Given data:
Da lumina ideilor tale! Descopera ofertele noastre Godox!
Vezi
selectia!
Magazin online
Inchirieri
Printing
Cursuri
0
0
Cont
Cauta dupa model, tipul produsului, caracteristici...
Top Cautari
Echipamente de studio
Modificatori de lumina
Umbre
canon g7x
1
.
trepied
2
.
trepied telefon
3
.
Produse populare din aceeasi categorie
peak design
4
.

What you have to do: Reproduce all lines from the records above that include the word "lumina".

Reply to the exercise:
Da lumina ideilor tale! Descopera ofertele noastre Godox!
Modificatori de lumina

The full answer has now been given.